The above answers get at the most fundamental aspects of the C++ memory model. In practice, most uses of std::atomic<>
"just work", at least until the programmer over-optimizes (e.g., by trying to relax too many things).
There is one place where mistakes are still common: sequence locks. There is an excellent and easy-to-read discussion of the challenges at https://www.hpl.hp.com/techreports/2012/HPL-2012-68.pdf. Sequence locks are appealing because the reader avoids writing to the lock word. The following code is based on Figure 1 of the above technical report, and it highlights the challenges when implementing sequence locks in C++:
atomic<uint64_t> seq; // seqlock representation
int data1, data2; // this data will be protected by seq
T reader() {
int r1, r2;
unsigned seq0, seq1;
while (true) {
seq0 = seq;
r1 = data1; // INCORRECT! Data Race!
r2 = data2; // INCORRECT!
seq1 = seq;
// if the lock didn't change while I was reading, and
// the lock wasn't held while I was reading, then my
// reads should be valid
if (seq0 == seq1 && !(seq0 & 1))
break;
}
use(r1, r2);
}
void writer(int new_data1, int new_data2) {
unsigned seq0 = seq;
while (true) {
if ((!(seq0 & 1)) && seq.compare_exchange_weak(seq0, seq0 + 1))

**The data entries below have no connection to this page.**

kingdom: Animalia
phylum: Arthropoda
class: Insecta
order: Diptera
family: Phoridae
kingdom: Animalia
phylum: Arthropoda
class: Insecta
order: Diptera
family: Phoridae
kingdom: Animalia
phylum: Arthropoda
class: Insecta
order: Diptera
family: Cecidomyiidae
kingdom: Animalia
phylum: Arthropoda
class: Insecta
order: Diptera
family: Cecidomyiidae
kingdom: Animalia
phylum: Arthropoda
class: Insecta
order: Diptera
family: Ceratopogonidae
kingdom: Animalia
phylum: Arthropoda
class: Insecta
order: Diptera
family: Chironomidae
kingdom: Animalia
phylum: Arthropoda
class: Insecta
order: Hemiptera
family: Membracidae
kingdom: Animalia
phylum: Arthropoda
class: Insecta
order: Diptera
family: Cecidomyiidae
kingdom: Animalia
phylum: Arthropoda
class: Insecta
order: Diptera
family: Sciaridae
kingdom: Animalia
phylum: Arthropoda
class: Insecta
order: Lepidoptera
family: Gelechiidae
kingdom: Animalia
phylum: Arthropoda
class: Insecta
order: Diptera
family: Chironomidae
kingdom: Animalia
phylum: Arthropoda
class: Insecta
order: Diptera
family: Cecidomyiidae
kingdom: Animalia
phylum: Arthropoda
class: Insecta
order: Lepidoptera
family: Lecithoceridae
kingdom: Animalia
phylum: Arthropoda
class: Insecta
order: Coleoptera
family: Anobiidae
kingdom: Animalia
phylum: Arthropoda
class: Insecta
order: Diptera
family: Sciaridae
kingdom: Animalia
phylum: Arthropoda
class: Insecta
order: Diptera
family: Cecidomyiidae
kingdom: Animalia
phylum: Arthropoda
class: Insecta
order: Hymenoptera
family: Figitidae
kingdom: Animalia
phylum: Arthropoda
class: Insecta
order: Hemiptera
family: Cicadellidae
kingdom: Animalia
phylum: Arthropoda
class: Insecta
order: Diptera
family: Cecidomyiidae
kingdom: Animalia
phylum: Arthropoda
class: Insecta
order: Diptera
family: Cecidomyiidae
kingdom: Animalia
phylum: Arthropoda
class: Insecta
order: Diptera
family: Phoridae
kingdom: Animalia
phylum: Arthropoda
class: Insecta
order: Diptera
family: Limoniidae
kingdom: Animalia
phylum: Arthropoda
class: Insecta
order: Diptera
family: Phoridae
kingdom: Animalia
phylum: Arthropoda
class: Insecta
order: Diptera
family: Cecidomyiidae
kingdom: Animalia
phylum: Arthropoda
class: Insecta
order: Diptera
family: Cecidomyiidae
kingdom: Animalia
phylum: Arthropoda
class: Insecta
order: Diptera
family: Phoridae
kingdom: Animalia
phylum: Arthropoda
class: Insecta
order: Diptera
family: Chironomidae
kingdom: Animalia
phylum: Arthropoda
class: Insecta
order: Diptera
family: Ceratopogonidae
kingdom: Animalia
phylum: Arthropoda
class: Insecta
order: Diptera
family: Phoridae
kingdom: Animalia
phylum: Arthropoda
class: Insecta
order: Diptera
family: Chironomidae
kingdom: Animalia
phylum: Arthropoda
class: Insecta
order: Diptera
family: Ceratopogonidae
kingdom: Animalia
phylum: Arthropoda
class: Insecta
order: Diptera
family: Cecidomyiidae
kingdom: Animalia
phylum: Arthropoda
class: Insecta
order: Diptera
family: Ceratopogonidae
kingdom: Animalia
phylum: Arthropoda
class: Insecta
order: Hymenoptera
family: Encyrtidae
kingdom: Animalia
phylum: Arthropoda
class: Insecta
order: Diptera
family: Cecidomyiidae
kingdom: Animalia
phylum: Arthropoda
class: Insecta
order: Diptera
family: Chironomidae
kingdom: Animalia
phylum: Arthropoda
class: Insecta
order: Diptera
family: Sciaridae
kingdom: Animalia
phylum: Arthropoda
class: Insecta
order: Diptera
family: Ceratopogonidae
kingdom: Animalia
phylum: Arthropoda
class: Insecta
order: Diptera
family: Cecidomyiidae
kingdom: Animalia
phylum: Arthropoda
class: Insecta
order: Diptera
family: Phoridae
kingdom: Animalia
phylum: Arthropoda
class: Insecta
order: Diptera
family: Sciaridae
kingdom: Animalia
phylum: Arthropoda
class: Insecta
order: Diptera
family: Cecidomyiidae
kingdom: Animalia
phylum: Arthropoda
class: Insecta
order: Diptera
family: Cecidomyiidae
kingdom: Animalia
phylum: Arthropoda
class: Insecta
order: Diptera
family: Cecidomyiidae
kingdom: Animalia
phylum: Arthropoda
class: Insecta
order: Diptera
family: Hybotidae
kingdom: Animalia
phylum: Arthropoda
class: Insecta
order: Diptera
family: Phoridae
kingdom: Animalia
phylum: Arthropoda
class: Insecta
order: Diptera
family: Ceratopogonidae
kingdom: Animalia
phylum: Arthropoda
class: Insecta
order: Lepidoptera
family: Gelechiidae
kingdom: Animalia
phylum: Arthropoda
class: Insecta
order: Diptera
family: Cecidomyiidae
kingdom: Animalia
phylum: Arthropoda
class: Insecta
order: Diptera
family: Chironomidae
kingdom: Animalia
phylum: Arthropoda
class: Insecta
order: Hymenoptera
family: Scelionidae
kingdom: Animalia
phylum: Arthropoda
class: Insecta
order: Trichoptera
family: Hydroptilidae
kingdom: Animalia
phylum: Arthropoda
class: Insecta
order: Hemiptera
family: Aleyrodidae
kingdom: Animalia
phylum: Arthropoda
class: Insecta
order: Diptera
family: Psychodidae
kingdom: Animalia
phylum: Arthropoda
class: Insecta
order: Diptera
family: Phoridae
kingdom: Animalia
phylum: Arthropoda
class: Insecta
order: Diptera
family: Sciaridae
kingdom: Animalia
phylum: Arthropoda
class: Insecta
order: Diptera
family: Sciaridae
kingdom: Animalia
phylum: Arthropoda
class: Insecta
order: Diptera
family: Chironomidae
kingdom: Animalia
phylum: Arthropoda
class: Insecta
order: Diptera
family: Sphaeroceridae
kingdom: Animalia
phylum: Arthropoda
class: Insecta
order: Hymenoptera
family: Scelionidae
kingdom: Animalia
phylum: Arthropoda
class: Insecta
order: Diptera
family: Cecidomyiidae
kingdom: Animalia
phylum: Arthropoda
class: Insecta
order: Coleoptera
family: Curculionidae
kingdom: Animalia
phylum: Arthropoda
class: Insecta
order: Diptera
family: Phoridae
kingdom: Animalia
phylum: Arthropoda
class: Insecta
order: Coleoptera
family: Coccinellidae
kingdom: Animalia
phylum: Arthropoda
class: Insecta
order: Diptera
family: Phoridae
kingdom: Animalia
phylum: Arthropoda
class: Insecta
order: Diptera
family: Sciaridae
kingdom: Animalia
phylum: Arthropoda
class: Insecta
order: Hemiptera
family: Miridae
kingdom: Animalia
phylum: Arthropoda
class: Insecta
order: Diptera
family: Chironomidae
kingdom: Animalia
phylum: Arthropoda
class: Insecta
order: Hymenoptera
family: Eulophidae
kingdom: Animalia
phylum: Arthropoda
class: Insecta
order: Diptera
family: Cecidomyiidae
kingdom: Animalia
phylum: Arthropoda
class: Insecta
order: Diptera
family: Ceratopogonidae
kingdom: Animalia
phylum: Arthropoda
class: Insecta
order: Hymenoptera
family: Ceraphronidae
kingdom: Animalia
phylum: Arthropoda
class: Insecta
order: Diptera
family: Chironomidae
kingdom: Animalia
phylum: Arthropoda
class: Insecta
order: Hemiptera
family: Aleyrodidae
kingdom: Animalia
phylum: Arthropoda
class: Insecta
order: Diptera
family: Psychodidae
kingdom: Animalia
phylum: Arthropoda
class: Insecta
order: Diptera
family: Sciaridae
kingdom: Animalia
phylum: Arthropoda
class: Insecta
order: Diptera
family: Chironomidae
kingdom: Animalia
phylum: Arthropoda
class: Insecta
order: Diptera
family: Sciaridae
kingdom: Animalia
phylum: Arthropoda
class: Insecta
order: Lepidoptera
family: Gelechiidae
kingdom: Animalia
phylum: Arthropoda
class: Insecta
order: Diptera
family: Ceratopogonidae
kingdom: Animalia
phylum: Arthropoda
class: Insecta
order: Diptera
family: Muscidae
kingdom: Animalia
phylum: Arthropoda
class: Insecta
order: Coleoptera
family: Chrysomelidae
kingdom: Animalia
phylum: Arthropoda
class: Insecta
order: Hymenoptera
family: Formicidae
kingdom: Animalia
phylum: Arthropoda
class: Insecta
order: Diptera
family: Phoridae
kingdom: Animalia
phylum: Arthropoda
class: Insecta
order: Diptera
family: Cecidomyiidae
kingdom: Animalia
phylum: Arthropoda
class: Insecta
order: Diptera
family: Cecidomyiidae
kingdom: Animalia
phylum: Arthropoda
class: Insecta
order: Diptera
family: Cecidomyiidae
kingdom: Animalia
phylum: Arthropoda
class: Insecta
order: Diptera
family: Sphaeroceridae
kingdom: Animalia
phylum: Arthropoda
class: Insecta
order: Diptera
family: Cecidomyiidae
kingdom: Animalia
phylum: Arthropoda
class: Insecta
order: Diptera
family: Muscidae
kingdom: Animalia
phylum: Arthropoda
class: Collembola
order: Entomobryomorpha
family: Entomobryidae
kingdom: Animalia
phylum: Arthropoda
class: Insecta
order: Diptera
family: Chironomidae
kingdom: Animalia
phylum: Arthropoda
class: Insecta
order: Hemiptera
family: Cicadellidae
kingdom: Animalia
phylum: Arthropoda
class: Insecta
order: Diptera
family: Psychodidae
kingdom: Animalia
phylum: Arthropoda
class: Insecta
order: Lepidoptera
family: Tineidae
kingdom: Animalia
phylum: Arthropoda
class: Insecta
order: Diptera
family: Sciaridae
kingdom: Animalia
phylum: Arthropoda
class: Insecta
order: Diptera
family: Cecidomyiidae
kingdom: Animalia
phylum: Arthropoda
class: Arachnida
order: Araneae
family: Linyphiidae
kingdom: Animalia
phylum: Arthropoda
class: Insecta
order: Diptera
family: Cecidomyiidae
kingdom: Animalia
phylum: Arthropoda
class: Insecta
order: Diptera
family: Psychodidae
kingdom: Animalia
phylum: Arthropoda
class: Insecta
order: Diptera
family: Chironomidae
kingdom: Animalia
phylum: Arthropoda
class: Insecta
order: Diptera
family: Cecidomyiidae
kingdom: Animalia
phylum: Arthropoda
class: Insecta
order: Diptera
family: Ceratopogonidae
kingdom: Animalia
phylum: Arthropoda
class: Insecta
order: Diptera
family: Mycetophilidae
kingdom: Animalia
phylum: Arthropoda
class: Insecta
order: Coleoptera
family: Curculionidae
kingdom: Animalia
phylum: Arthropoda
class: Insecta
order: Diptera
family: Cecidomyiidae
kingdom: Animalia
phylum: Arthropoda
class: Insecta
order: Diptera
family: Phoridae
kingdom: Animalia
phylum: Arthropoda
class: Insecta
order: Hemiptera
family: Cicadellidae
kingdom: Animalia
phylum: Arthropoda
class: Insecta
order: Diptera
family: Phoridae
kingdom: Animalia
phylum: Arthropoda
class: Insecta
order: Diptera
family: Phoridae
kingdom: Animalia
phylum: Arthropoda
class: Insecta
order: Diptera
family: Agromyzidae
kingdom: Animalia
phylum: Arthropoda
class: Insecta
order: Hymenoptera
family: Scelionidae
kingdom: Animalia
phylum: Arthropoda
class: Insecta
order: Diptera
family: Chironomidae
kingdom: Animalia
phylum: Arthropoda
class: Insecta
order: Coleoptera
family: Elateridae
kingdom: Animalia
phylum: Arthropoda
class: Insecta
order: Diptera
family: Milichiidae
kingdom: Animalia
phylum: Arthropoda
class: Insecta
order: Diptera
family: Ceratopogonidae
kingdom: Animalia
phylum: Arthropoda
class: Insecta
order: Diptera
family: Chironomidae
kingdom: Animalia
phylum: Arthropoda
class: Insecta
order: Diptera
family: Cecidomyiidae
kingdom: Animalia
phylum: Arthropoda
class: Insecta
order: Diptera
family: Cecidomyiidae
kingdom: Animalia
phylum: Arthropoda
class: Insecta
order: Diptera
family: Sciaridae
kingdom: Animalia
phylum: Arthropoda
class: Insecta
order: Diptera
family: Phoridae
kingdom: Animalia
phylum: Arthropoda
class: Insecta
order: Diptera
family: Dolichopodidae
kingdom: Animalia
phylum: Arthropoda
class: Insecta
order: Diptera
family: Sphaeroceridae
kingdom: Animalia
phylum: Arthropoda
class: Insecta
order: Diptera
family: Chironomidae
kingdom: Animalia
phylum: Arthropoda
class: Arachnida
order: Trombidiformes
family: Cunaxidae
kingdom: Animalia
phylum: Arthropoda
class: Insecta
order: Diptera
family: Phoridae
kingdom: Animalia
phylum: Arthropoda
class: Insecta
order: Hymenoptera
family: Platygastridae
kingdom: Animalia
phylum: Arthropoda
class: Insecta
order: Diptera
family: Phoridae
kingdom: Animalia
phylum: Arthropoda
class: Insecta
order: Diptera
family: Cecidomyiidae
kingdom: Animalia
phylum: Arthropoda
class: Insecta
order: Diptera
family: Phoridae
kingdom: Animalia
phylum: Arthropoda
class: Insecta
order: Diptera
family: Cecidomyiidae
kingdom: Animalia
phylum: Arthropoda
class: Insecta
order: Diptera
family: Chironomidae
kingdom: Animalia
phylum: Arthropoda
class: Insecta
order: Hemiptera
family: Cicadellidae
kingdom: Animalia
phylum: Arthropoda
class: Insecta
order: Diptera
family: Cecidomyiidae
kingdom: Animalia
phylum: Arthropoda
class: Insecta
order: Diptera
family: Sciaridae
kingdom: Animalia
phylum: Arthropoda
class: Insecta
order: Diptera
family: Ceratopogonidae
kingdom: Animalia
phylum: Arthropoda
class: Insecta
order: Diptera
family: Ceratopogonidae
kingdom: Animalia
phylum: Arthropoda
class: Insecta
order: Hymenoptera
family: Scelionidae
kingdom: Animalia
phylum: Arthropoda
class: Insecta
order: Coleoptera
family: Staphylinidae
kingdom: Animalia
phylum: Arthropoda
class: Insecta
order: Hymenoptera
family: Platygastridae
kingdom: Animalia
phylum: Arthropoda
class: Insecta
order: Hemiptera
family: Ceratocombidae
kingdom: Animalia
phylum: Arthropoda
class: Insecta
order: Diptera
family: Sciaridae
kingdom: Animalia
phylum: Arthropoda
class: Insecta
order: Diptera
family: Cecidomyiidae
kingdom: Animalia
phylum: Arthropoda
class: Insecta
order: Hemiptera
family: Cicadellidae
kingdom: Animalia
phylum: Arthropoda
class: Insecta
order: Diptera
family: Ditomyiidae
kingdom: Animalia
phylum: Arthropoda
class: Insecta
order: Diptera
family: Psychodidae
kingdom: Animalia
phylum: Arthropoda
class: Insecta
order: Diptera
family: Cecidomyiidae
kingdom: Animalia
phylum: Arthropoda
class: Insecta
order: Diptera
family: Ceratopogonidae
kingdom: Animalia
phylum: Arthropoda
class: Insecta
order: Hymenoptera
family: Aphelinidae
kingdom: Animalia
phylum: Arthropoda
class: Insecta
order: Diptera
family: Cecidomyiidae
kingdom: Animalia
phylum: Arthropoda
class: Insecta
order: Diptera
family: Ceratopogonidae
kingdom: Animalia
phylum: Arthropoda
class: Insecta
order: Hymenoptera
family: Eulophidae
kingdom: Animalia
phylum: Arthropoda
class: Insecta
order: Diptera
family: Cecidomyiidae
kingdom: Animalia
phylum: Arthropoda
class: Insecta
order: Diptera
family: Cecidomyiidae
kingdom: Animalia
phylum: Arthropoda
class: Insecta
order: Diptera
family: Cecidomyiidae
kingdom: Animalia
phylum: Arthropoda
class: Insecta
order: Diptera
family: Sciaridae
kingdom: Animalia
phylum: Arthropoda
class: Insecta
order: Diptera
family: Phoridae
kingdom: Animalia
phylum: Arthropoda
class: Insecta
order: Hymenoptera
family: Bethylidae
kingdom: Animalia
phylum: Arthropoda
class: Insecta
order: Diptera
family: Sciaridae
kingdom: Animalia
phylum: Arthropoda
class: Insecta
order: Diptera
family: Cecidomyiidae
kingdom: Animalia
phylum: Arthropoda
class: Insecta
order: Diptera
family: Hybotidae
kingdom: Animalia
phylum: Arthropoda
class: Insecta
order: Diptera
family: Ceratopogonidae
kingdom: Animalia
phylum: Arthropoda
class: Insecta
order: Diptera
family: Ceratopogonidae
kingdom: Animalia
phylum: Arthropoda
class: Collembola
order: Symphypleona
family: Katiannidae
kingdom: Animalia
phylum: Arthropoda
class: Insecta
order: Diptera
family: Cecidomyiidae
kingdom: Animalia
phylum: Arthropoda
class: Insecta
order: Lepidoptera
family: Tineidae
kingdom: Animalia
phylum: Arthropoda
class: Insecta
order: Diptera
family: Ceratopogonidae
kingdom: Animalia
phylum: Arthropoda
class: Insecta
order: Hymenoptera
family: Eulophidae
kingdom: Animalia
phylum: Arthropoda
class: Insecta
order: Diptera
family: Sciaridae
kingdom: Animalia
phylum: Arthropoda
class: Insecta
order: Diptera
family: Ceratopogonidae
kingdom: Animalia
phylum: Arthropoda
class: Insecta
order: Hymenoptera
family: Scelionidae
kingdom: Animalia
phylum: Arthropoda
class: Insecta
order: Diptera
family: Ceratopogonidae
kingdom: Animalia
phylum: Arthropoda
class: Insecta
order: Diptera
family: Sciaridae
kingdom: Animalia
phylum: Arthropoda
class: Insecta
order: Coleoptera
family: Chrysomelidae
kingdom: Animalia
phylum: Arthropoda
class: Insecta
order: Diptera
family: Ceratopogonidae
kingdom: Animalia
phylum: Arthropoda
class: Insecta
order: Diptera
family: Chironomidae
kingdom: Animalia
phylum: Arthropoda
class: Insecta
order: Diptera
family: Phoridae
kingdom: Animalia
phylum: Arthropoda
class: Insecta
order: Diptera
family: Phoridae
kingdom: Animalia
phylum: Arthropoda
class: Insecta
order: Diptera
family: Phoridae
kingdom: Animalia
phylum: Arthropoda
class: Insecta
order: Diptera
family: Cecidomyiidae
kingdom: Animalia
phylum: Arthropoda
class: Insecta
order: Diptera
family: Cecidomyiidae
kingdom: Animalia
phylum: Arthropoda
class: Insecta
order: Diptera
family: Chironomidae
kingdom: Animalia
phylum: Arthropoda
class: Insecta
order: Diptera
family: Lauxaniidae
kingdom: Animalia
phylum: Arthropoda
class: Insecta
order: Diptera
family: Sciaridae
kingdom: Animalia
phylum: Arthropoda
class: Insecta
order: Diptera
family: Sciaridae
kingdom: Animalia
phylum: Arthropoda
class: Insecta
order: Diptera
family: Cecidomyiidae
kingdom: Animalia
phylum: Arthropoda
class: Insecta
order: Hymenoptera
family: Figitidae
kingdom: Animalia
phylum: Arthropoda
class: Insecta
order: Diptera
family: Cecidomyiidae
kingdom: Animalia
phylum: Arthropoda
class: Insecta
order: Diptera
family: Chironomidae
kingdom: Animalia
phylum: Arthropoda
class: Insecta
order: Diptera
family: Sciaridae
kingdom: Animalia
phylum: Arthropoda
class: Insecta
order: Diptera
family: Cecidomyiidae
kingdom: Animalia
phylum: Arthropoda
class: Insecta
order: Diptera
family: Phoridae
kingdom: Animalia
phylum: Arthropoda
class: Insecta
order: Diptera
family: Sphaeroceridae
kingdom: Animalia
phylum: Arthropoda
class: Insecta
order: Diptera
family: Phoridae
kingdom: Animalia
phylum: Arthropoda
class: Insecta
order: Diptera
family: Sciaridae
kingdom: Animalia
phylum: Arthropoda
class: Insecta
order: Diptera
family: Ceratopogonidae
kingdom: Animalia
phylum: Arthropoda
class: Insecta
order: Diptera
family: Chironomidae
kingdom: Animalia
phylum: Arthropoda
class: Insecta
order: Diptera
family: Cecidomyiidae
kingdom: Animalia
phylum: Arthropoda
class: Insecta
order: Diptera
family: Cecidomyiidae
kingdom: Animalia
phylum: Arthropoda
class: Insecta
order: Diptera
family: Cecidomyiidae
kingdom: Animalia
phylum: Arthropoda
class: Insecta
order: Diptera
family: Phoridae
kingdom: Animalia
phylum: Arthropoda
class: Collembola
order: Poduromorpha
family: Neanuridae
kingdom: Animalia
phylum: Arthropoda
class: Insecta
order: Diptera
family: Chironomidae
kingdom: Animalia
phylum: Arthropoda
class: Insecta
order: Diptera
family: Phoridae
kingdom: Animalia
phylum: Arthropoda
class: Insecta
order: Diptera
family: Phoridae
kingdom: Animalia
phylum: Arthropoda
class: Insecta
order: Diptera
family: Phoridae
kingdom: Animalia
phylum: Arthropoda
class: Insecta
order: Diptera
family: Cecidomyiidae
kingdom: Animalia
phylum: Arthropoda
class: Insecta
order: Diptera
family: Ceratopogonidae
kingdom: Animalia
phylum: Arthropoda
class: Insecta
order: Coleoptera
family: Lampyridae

break; // atomically moving the lock from even to odd is an acquire
}
data1 = new_data1;
data2 = new_data2;
seq = seq0 + 2; // release the lock by increasing its value to even
}
As unintuitive as it seams at first, data1
and data2
need to be atomic<>
. If they are not atomic, then they could be read (in reader()
) at the exact same time as they are written (in writer()
). According to the C++ memory model, this is a race even if reader()
never actually uses the data. In addition, if they are not atomic, then the compiler can cache the first read of each value in a register. Obviously you wouldn't want that... you want to re-read in each iteration of the while
loop in reader()
.
It is also not sufficient to make them atomic<>
and access them with memory_order_relaxed
. The reason for this is that the reads of seq (in reader()
) only have acquire semantics. In simple terms, if X and Y are memory accesses, X precedes Y, X is not an acquire or release, and Y is an acquire, then the compiler can reorder Y before X. If Y was the second read of seq, and X was a read of data, such a reordering would break the lock implementation.
The paper gives a few solutions. The one with the best performance today is probably the one that uses an atomic_thread_fence
with memory_order_relaxed
before the second read of the seqlock. In the paper, it's Figure 6. I'm not reproducing the code here, because anyone who has read this far really ought to read the paper. It is more precise and complete than this post.
The last issue is that it might be unnatural to make the data
variables atomic. If you can't in your code, then you need to be very careful, because casting from non-atomic to atomic is only legal for primitive types. C++20 is supposed to add atomic_ref<>
, which will make this problem easier to resolve.
To summarize: even if you think you understand the C++ memory model, you should be very careful before rolling your own sequence locks.